> [What is required]
Copy every one of the lines below word for word, leaving out the pictures.
··· Exercise materials ···
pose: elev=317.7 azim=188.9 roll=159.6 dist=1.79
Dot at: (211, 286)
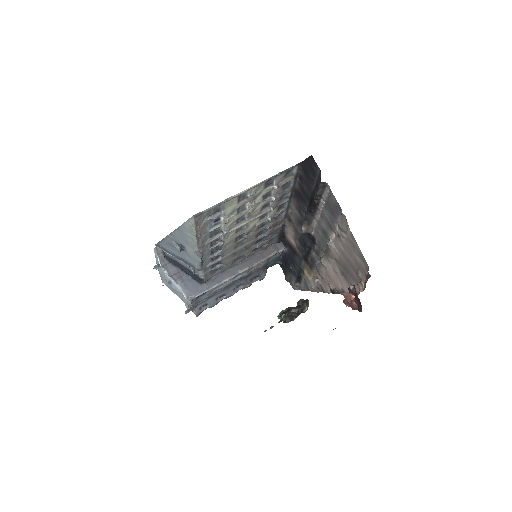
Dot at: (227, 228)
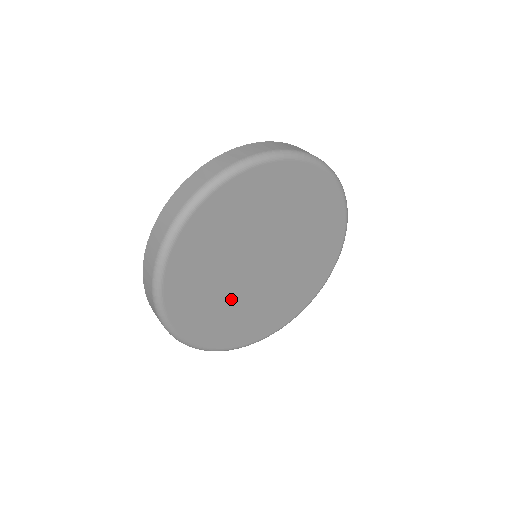
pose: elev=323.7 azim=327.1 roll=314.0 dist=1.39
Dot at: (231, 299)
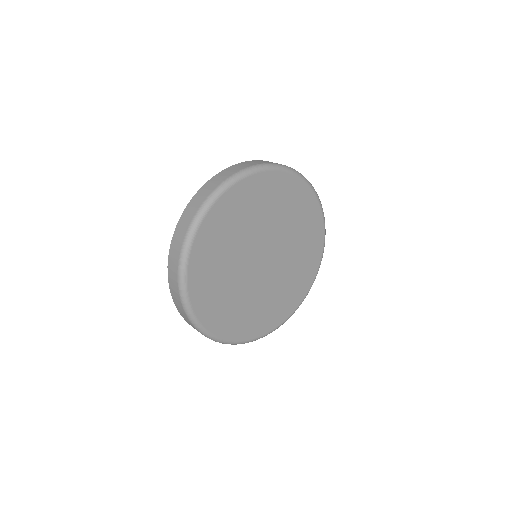
Dot at: (248, 296)
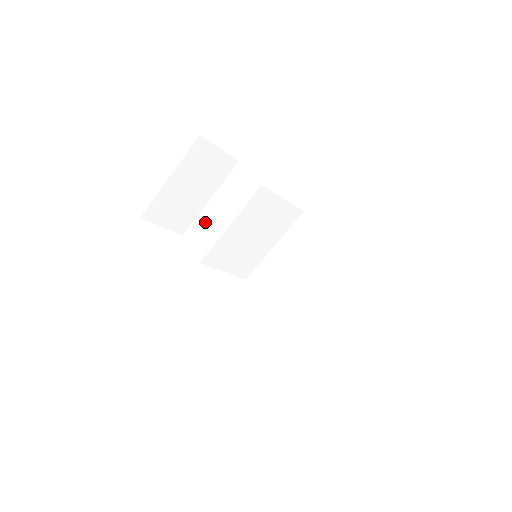
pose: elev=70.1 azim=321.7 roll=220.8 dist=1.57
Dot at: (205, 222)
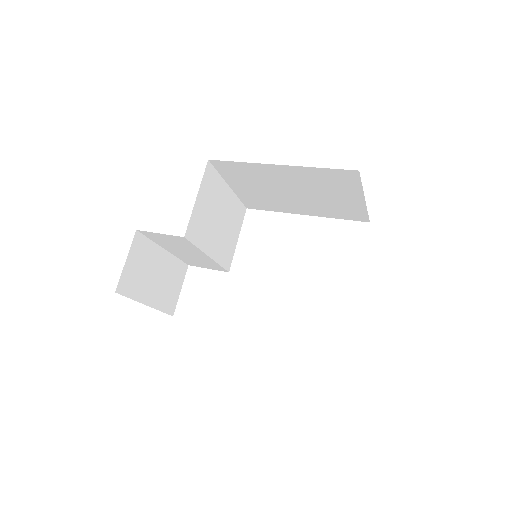
Dot at: (189, 259)
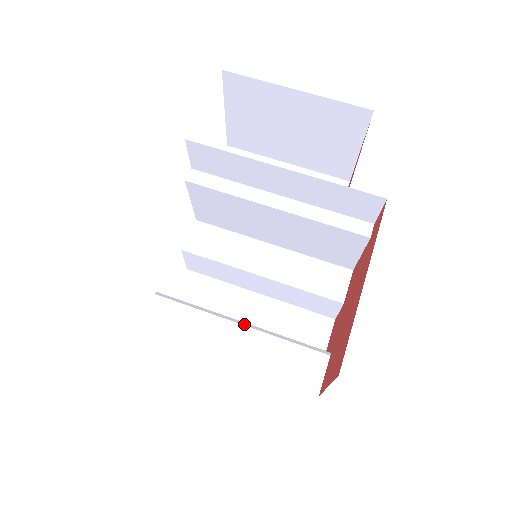
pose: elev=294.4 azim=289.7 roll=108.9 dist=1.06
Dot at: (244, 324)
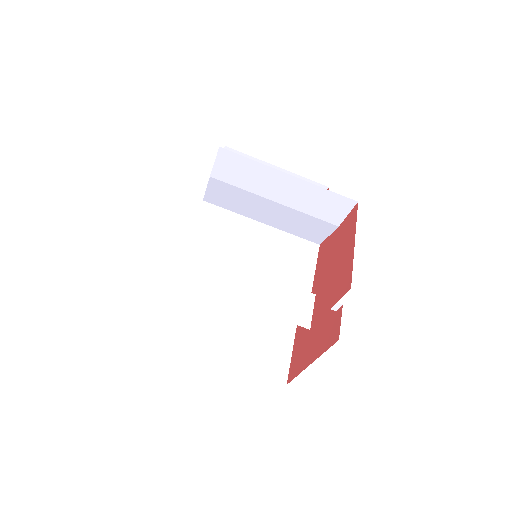
Dot at: occluded
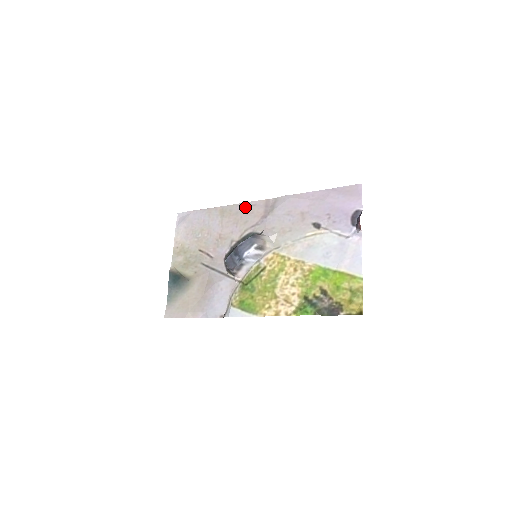
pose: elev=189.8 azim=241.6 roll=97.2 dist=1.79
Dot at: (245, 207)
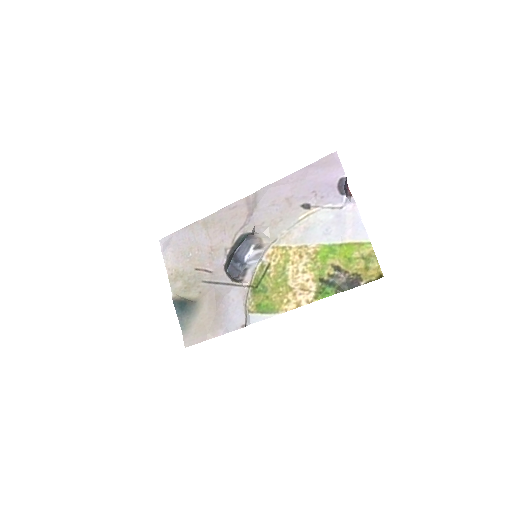
Dot at: (227, 212)
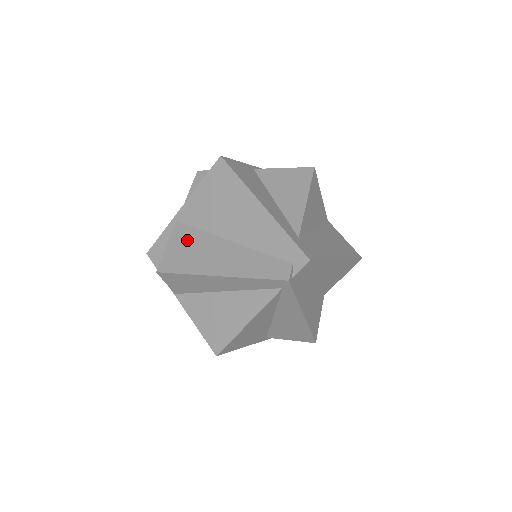
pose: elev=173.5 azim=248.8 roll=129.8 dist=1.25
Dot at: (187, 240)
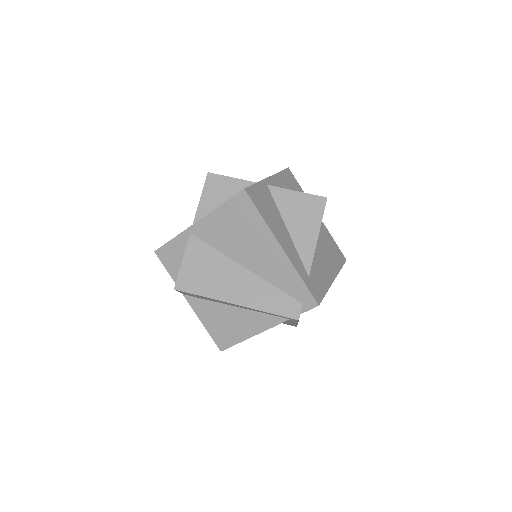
···
> [Result]
pose: elev=317.7 azim=188.9 roll=159.6 dist=1.79
Dot at: (211, 286)
Dot at: (227, 228)
pose: elev=323.7 azim=327.1 roll=314.0 dist=1.39
Dot at: (231, 299)
Dot at: (248, 296)
pose: elev=70.1 azim=321.7 roll=220.8 dist=1.57
Dot at: (205, 222)
Dot at: (189, 259)
pose: elev=294.4 azim=289.7 roll=108.9 dist=1.06
Dot at: (244, 324)
Dot at: occluded
pose: elev=189.8 azim=241.6 roll=97.2 dist=1.79
Dot at: (245, 207)
Dot at: (227, 212)
pose: elev=173.5 azim=248.8 roll=129.8 dist=1.25
Dot at: (187, 240)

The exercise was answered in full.